Gap 1: Cantonese-Based Learning

Most market tools prioritize Mandarin or English. This project emphasizes locally used Hong Kong Cantonese terms so children learn authentic vocabulary in their daily context.

Gap 2: AI for Preschool Learning

While LLMs and computer vision are growing in education, practical child-friendly use cases for preschoolers remain limited. The project translates AI capabilities into concrete learning loops.

Gap 3: Limited Digital Exposure Alternatives

The app experience is designed for short and focused interactions, helping families avoid unnecessary prolonged screen exposure while still enabling real-world vocabulary capture.

Project Objective

Develop an AI-powered Cantonese vocabulary learning platform centered on an app-based learning module, adaptive revision, personalized bedtime storytelling, and parent supervision analytics for sustained, measurable language growth.

Solution Architecture

The platform uses an app-based capture-to-learn flow and a centralized intelligence layer. It is composed of four core modules:

  • Learning Module
  • Revision Module
  • Bed-time Story Module
  • Supervision Module

These modules connect through shared learning records so that vocabulary captured during daily use can be reinforced through revision, bedtime narratives, and parent-facing analytics.
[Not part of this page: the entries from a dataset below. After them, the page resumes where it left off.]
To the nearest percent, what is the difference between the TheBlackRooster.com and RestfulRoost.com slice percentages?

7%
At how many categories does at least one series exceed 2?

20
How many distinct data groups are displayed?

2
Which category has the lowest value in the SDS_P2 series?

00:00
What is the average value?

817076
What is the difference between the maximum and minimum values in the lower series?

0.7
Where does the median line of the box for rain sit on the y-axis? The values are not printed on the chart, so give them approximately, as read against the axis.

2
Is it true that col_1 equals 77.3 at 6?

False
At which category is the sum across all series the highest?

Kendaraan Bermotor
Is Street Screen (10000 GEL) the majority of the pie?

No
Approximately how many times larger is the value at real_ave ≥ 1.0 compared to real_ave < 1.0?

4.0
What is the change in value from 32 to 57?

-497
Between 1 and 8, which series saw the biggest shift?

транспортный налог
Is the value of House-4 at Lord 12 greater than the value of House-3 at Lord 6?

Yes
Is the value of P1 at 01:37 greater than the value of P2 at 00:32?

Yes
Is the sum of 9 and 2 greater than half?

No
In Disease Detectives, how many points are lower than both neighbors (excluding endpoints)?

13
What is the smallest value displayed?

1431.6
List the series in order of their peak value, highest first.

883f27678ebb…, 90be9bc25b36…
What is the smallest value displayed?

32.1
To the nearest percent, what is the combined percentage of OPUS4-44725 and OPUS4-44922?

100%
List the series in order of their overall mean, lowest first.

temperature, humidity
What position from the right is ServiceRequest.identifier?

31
Methodology and User Journey

  • Onboarding and session continuity keep learning uninterrupted during capture and review.
  • After photo capture, on-device segmentation isolates the target object before recognition.
  • Server-side recognition returns Cantonese output in a stable child-friendly format.
  • The app displays a vocabulary card with one-tap audio playback for pronunciation practice.
  • Revision intelligence tracks mastery and supports association-based recommendations.
  • Daily bed-time stories are generated from learned vocabulary and delivered through TTS audio.
  • Supervision dashboards provide parents with streaks, word counts, and learning-time insights.

This workflow keeps the implementation practical while preserving a clear upgrade path to full backend intelligence and deployment in later phases.